In this section you might find the answer to many questions that you have.

Q: I currently have a small business with 10 to 50 employees, what is the best way for me to get into the cloud?

A: You have to ask yourself, as a small business owner, how committed you want to be to the cloud. It could be something as simple as email or spam services, or you can get very involved and have your servers and desktops in the cloud as well.

Q: How do I move my business over to a cloud-based platform?

A: The first step in this process is to determine if both you and your business model are “cloud-ready.” Once you make this decision, then it is probably best to find a local cloud services provider who understands your technology needs.

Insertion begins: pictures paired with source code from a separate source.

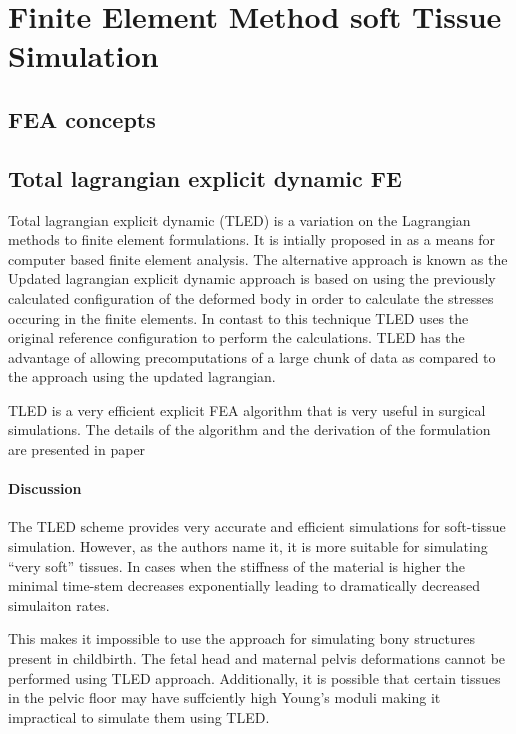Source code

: \section{Finite Element Method soft Tissue Simulation}\label{methodology-fea}

\subsection{FEA concepts}

\subsection{Total lagrangian explicit dynamic FE}

  Total lagrangian explicit dynamic (TLED) is a variation on the Lagrangian methods to finite element formulations. It is intially proposed in \cite{Miller2007} as a means for computer based finite element analysis. The alternative approach is known as the Updated lagrangian explicit dynamic approach is based on using the previously calculated configuration of the deformed body in order to calculate the stresses occuring in the finite elements. In contast to this technique TLED uses the original reference configuration to perform the calculations. TLED has the advantage of allowing precomputations of a large chunk of data as compared to the approach using the updated lagrangian.

  TLED is a very efficient explicit FEA algorithm that is very useful in surgical simulations. The details of the algorithm and the derivation of the formulation are presented in paper \cite{Miller2007}

\paragraph{Discussion} The TLED scheme provides very accurate and efficient simulations for soft-tissue simulation. However, as the authors name it, it is more suitable for simulating ``very soft'' tissues. In cases when the stiffness of the material is higher the minimal time-stem decreases exponentially leading to dramatically decreased simulaiton rates.

This makes it impossible to use the approach for simulating bony structures present in childbirth. The fetal head and maternal pelvis deformations cannot be performed using TLED approach. Additionally, it is possible that certain tissues in the pelvic floor may have suffciently high Young's moduli making it impractical to simulate them using TLED.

Q: How do I find a cloud vendor that is best-suited for my specific technology needs?

A: Talk to your current solution provider and see if they are cloud-ready. If this is not the case, then MKE Cloud can help; simply fill out our information page and one of our technology consultants will contact you.

Q: What is the difference between a private vs. public cloud?

A: Public cloud is shared space computing power and resources, but you benefit from shared cost (lower price). Whereas private cloud is exclusive to you, but the cost is higher. People ask: “Which type is best for me?” The answer is it depends on your needs, price point and budget. Private cloud has its benefits because it is yours alone. However, many IT companies have low budgets, so private cloud is not an option.

Q: Is the cloud a passing trend or is it here to stay?

A: If you think about what is currently available for cloud services, you might be surprised to know that you are already utilizing “the cloud” via your mobile device, Facebook page or personal email account. The cloud is becoming more in-depth than ever; and now it’s just a matter of terminology.

According to a recent CompTIA survey, “Cloud Computing: Pulling Back the Curtain,” “The market opportunity cloud computing brings can’t be overstated. Cloud computing has morphed from a relatively limited set of Web-based services to a full gamut of business products and models. According to Analyst firm Gartner, cloud computing, as a marketplace, will grow to more than $150 billion by 2013. Gartner predicts that 20 percent of all business will own no IT infrastructure by 2012, as they will have completely transformed themselves into near-total cloud customers.”